Because this is just an experiment for learning and fun I decided to cheat and use a Vive Tracker, which is a 6 DoF motion tracker that uses the Lighthouse tracking system from the Vive. It’s relatively easy to use Python to stream high speed and accurate position and orientation data from the tracker. The more fiddly aspect is getting that data stream into Houdini. Even though at the start I explained how Houdini is not really meant for real-time applications, it actually does have some functionality that explicitly supports it inside of a special kind of network called a CHOP network.

Streaming Vive Tracker Data into Houdini using CHOPs

CHOPs = Channel Operators. They work very similar to the Surface Operators (SOPs) that I showed for manipulating geometry in the sections above. But CHOPs are intended for manipulating time-series sequences like animation data or audio. They support recording inputs from the user or external systems to use to drive animations.
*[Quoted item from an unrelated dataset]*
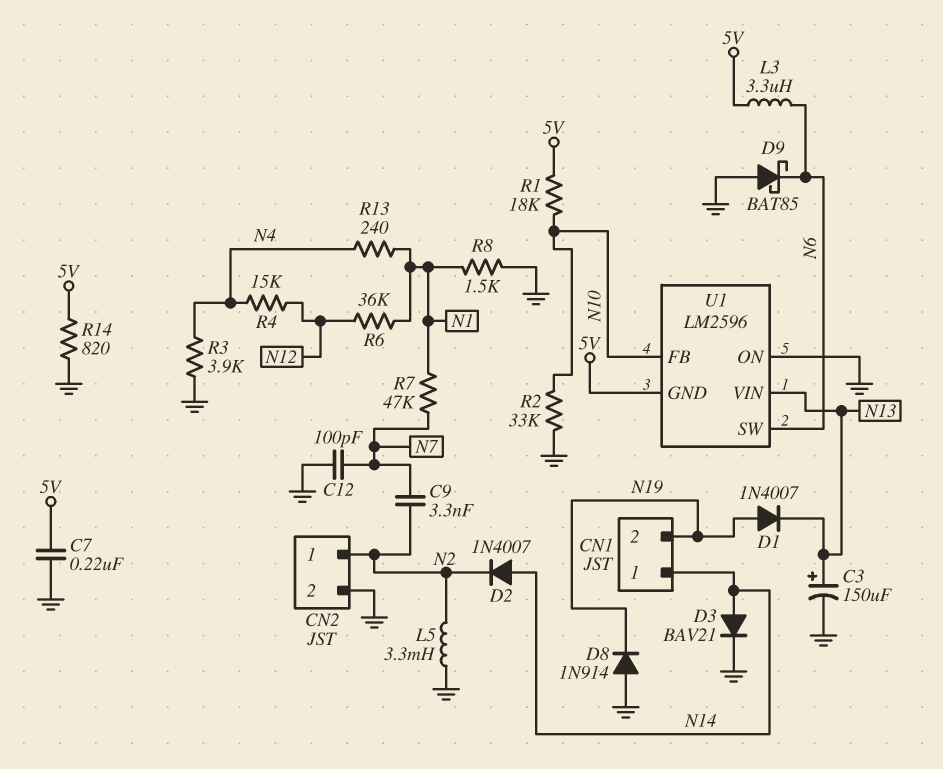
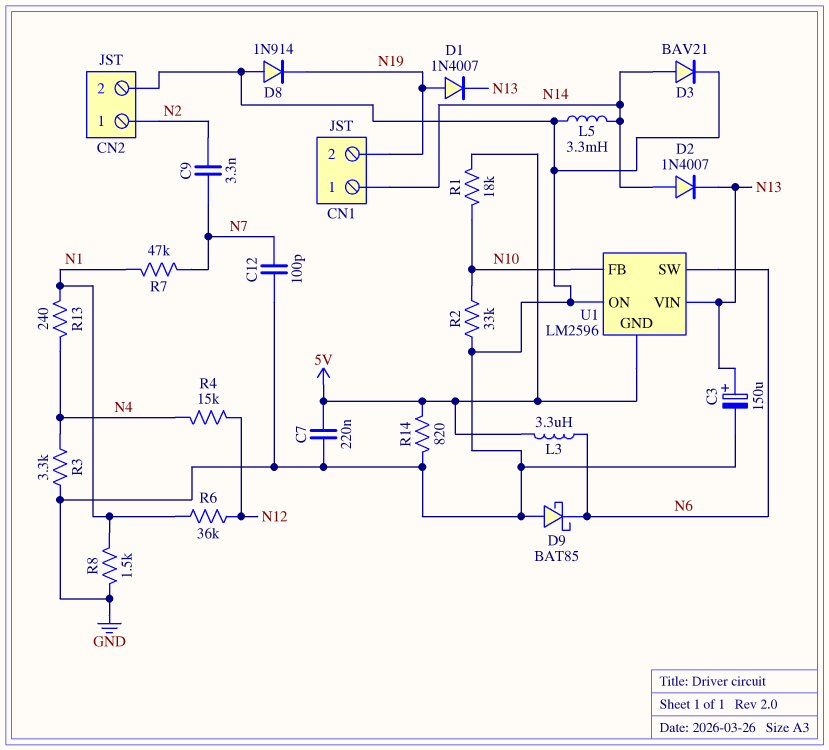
D2: diode 1N4007 (A N14, K N2) -> diode 1N4007 (A N14, K N13)
L5: 3.3mH (GND, N2) -> 3.3mH (GND, N14)
R3: 3.9k (GND, N4) -> 3.3k (GND, N4)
But it’s implemented in a flexible way that let’s you use it pretty much anywhere you would like to.

For pulling in the Vive Tracker data I made CHOP network with a Pipe In node with its source set to network. There’s a somewhat clunky network protocol that can be used to stream data from external software into this node. I slapped together some Python code for sending in values this way. Then I wrote some more Python code to plug in the tracker data. After that it was short work to get a model of the tracker to follow the real one in Houdini:

Moving the Real Robot

I attached the Vive Tracker to the UR5 and then added a few more nodes to get my virtual robot to have an offset that matched the real offset between the base and the Vive Tracker. Then when I moved the real Vive Tracker around my apartment I saw the virtual robot follow the same motion. With that the problem of letting Houdini know where the robot is was solved.

What remained was to take the wheel velocities computed in Houdini and make it so the actual robot used them. Houdini lets you drop down a Python node and run arbitrary code so this task was pretty straightforward. I dumped the wheel velocity values into some JSON and spat that over the network to another Python script running on a computer on the robot which then wrote them to the motor controller, making the actual wheels turn.

At this point there are no more challenges to overcome. I set up a chair as a real world obstacle and made a point in Houdini to mark its position, which was fed into the network in place of the original scattered points I used initially. I adjusted the goal point to a real world location some distance from the robot. Then I just hit play in Houdini and let it do its thing:

I’m writing about it now but I did this project back in the first week of January 2025.